# Textauszug:
-----

Laura Radke vom 1. FFC Turbine Potsdam schaut traurig auf den Boden.

Laura Radke von Turbine Potsdam reagiert enttäuscht über die Niederlage am 21. Oktober 2022 in Meppen.

Schon vor Beginn der neuen Bundesliga-Saison war klar, dass Turbine Potsdam vor herausfordernden Monaten steht. Nach Jahren mit ausbleibenden Erfolgen und Investitionen vollzieht der Klub aktuell einen Umbruch. 

von Alina Ruprecht (aru)

Dieser wird ihn im schlimmsten Fall die Erstklassigkeit kosten. Nach einem schwachen Start in die neue Spielzeit musste jetzt Trainer Sebastian Middeke nach sechs Partien seinen Posten räumen. Die Abwärtsspirale bei Turbine Potsdam dreht sich damit unaufhörlich weiter.

-----

# Datenauszug:
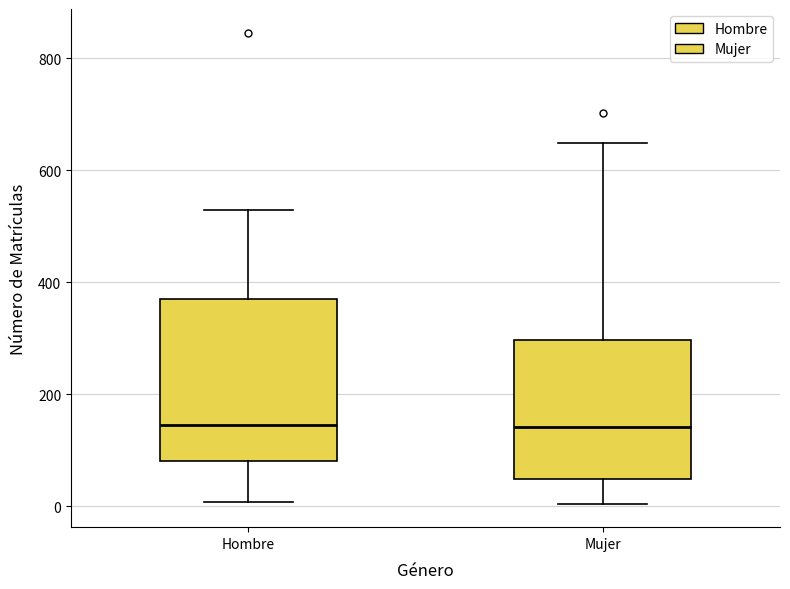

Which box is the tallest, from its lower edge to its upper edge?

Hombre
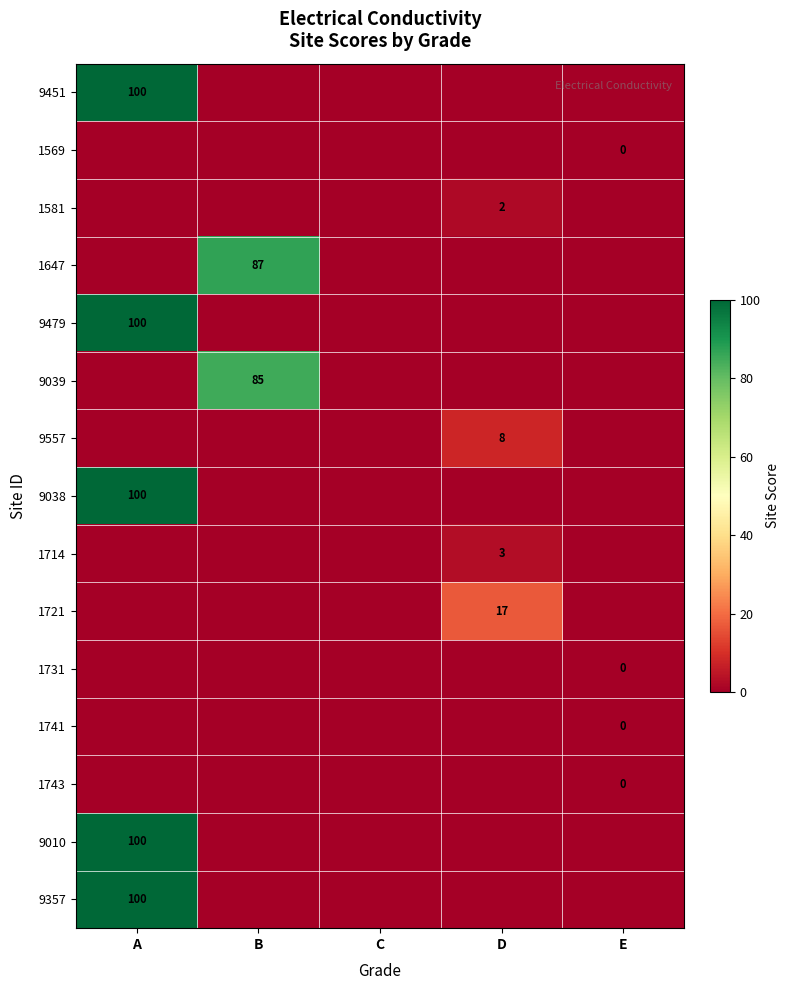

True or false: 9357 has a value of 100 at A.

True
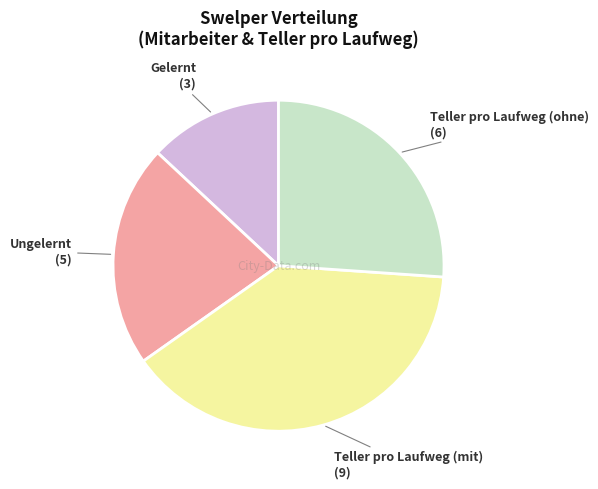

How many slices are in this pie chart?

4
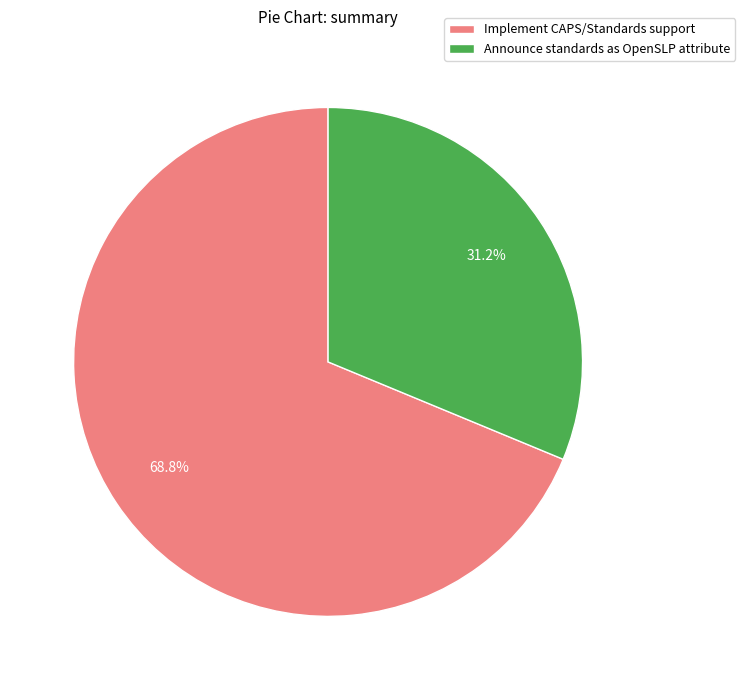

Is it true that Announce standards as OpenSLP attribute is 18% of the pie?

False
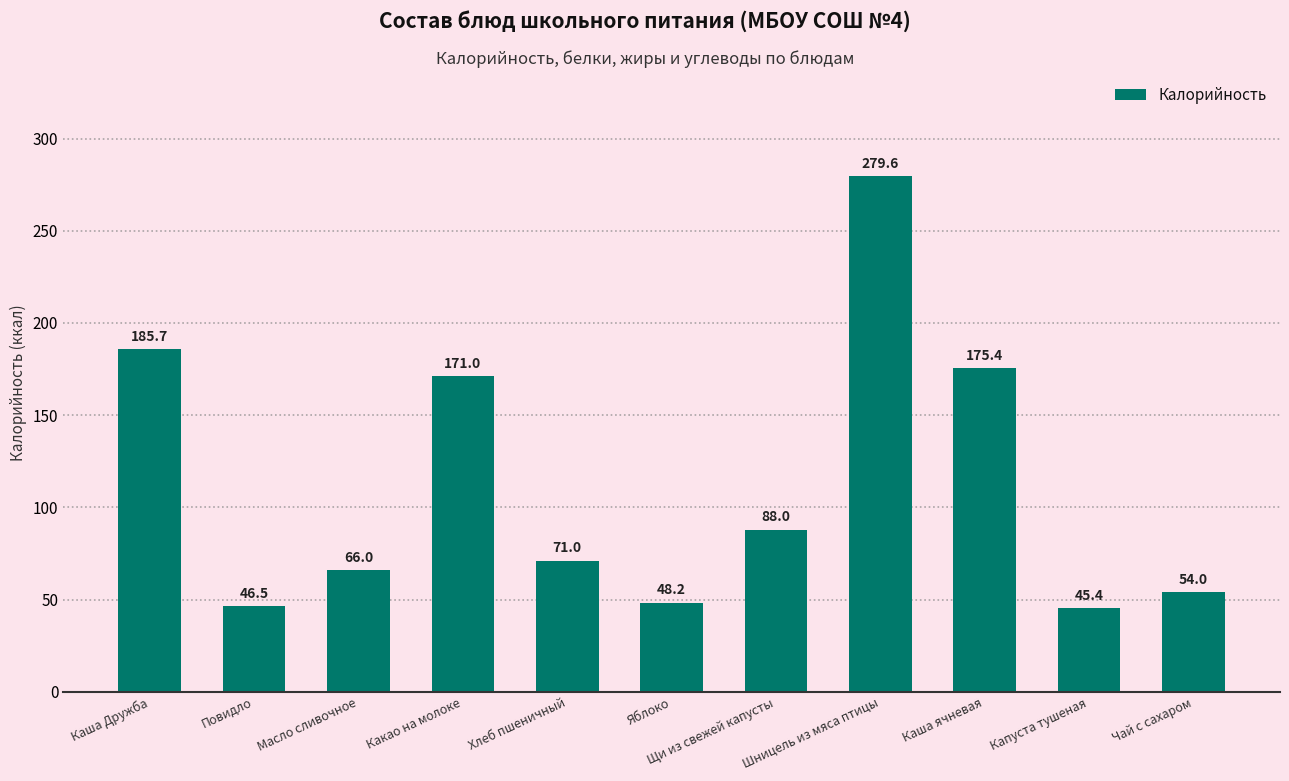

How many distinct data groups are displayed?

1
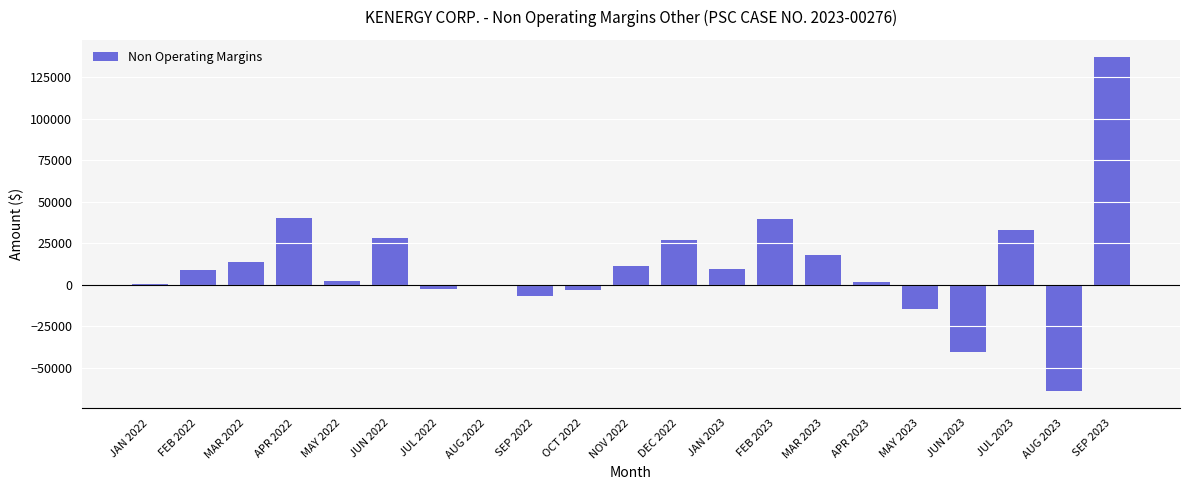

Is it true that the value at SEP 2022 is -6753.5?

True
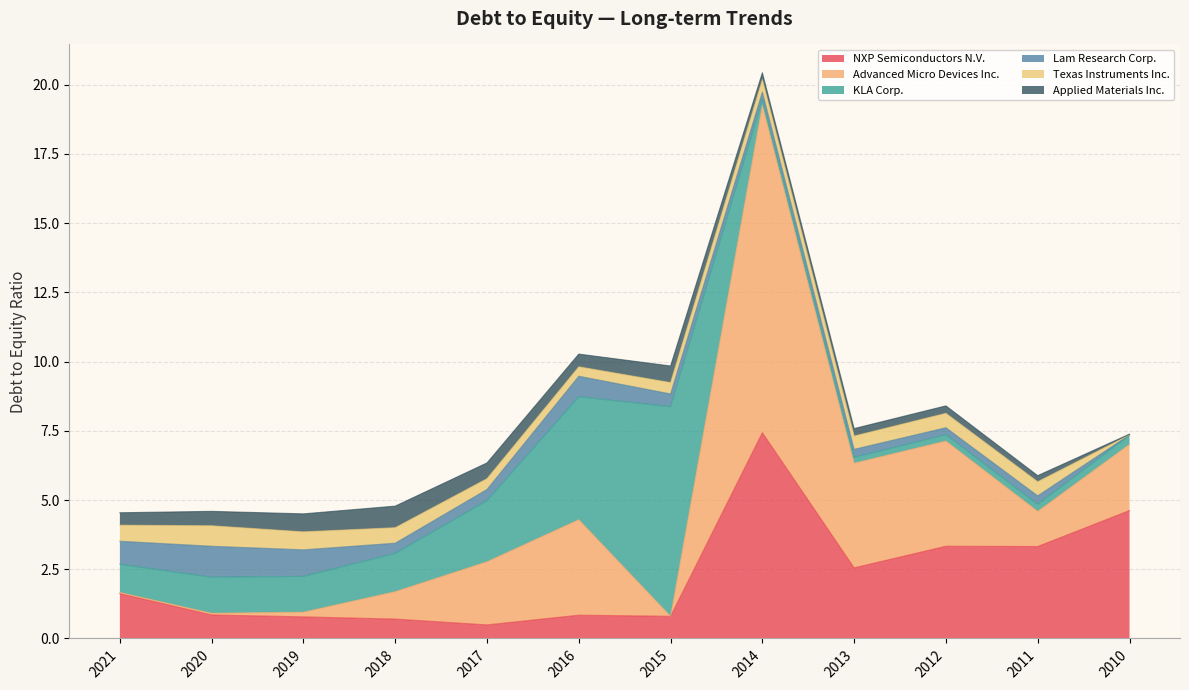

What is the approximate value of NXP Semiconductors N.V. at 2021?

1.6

-----

# Aufgabenstellung:
Schreibe den Textauszug über die Krise bei Turbine Potsdam im Anschluss an seinen letzten Satz weiter. Das Material ist eigenständig und gehört nicht zum Textauszug.

# Ergebnis:
Doch alles von Beginn an. Im Sommer hatten zahlreiche Stammkräfte, unter ihnen Gina Chielinski, Sara Agrez und Selina Cerci, den Verein verlassen. Weitere elf (!) Spielerinnen taten es ihnen gleich, wodurch die Turbinen mit einem völlig neuen Kader in die Saison 2022/23 starteten. Auch auf der Trainerposition vollzog sich ein Wechsel: Middeke löste Sofian Chahed ab, der das Team noch im letzten Jahr ins DFB-Pokalfinale geführt hatte. Dort setzte es gegen die Serien-Siegerinnen des VfL Wolfsburg eine mehr als enttäuschende 5:0-Niederlage.

Champions League wäre wichtig gewesen

Die vergangene Spielzeit beendete Turbine Potsdam in der Bundesliga auf Rang vier. Damit verpasste die Mannschaft nur knapp einen Qualifikationsplatz für die Champions League. Das Geld, das die Klubs durch die Teilnahme an dem europäischen Wettbewerb erhalten, hätte man in Potsdam mehr als dringend gebrauchen können. Der Traditionsverein, der 2005 und 2010 die Champions League gewann, sowie sechsmal die deutsche Meisterschaft feierte, ist seit jeher eigenständig. Das bedeutet, er ist unabhängig von einem großen Lizenz-Klub aus der Bundesliga der Männer und dessen Geldern.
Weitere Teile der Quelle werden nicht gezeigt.